California’s Mountain Pass is huge, but it isn’t enough to supply all of America’s rare earth metals. This is partially because it will produce mainly light rare earths instead of heavy rare earths, a group of chemicals that are often found in smaller concentrations. We need both types to manufacture the electronics and gadgets we enjoy so much.
There is hope for American independence in the heavy rare earth arena, however. The Pea Ridge iron mine in Missouri has a known deposit, and Quest Rare Minerals is exploring some major heavy rare earth mines in Quebec, a place that probably isn’t as likely as China to cut off the U.S. from imports or jack up prices impossibly high.
And the U.S. may soon have another major rare earth mine to count on in Nebraska, where Quantum Rare Earths is working on what may be the biggest untapped rare earths deposit in the world.
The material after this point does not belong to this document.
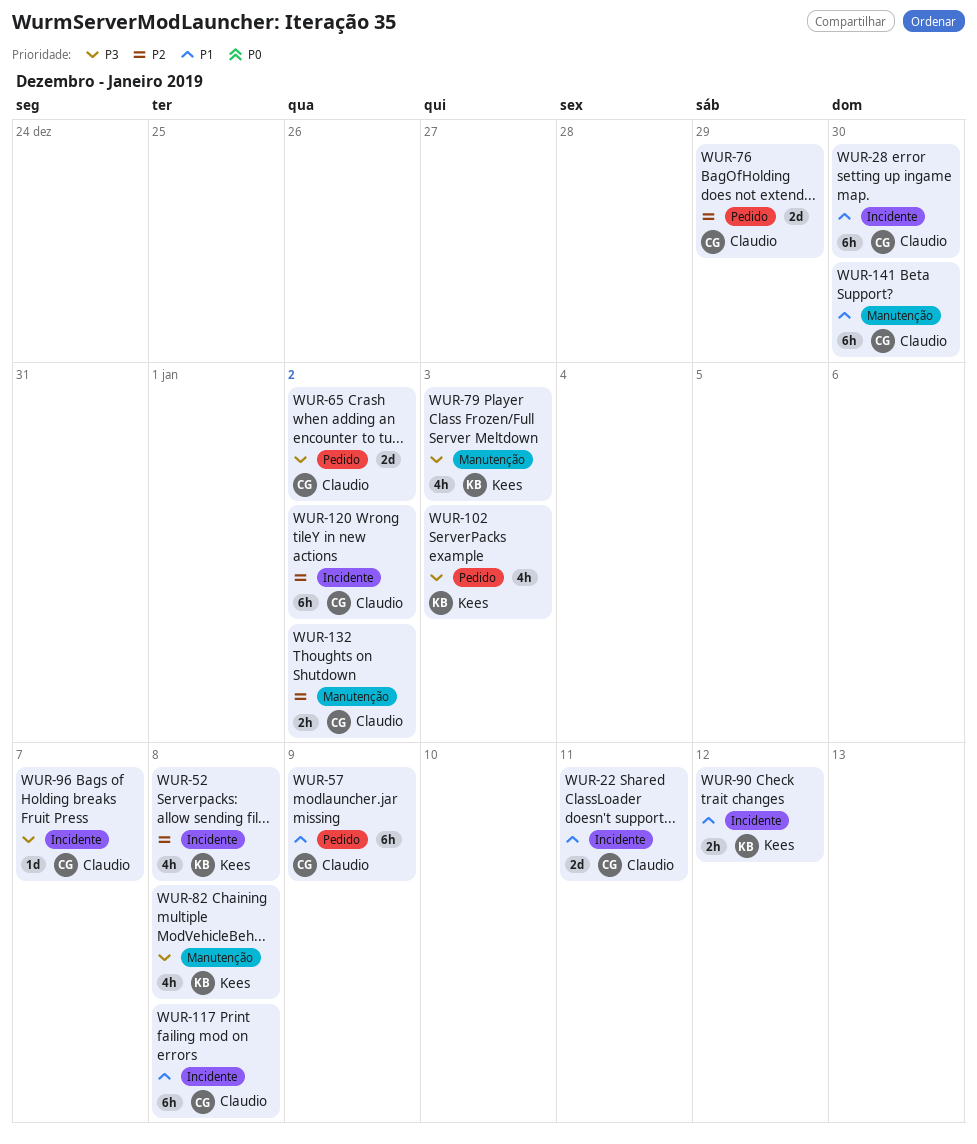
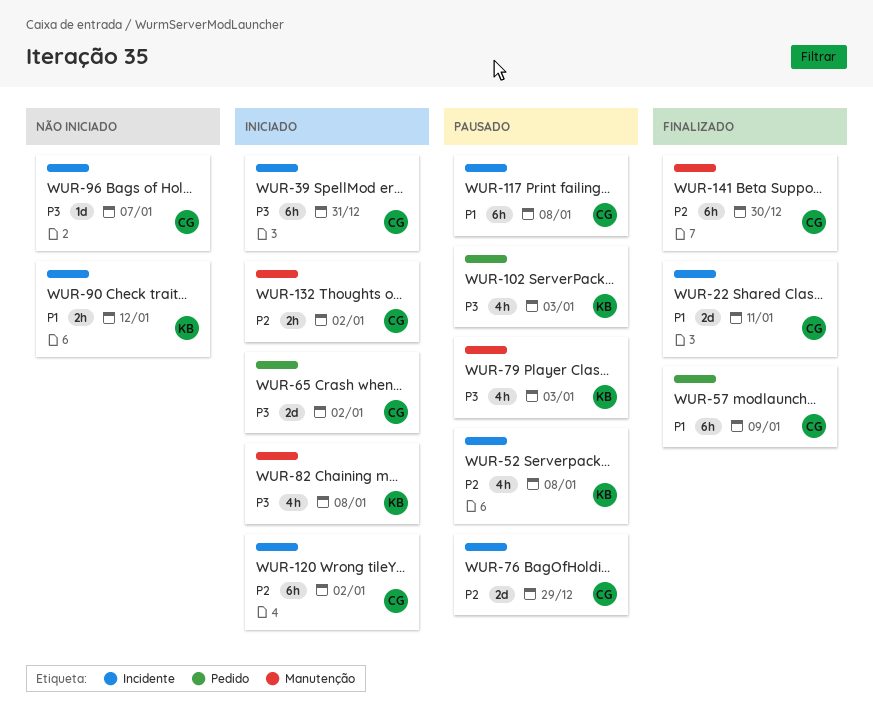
WUR-28: present -> none
WUR-39: none -> present
WUR-76, label: Pedido -> Incidente
WUR-141, priority: P1 -> P2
But there’s a catch: Actually mining this deposit may not happen for a while. “It needs to be further explored and defined,” says Scott Wescott, a corporate communications representative for Quantum Rare Earths. That means it will take at least two to three years just to figure out the economics of mining and work on gathering permits for construction.
The permitting process is a major hurdle for U.S. companies. “The time it takes to get through the red tape is mind-boggling,” says Hatch. One DOE report claims that it will take 15 years to break dependence on Chinese rare earth metals (Hatch believes it’s more like eight to 10 years).
But we don’t necessarily have to wait for companies outside of China to get moving on their rare earth projects. In the meantime, it’s worth paying attention to companies like Nanosys, which manufactures more sustainable replacements for some of the rare earths found in LED backlighting.
Even with multiple mines and creative companies working on replacements, the U.S. will likely remain at least partially dependent on China for rare earths. It’s the classic problem of competing with China: Multiple layers of red tape may do some good in protecting the environment, but they really slow things down.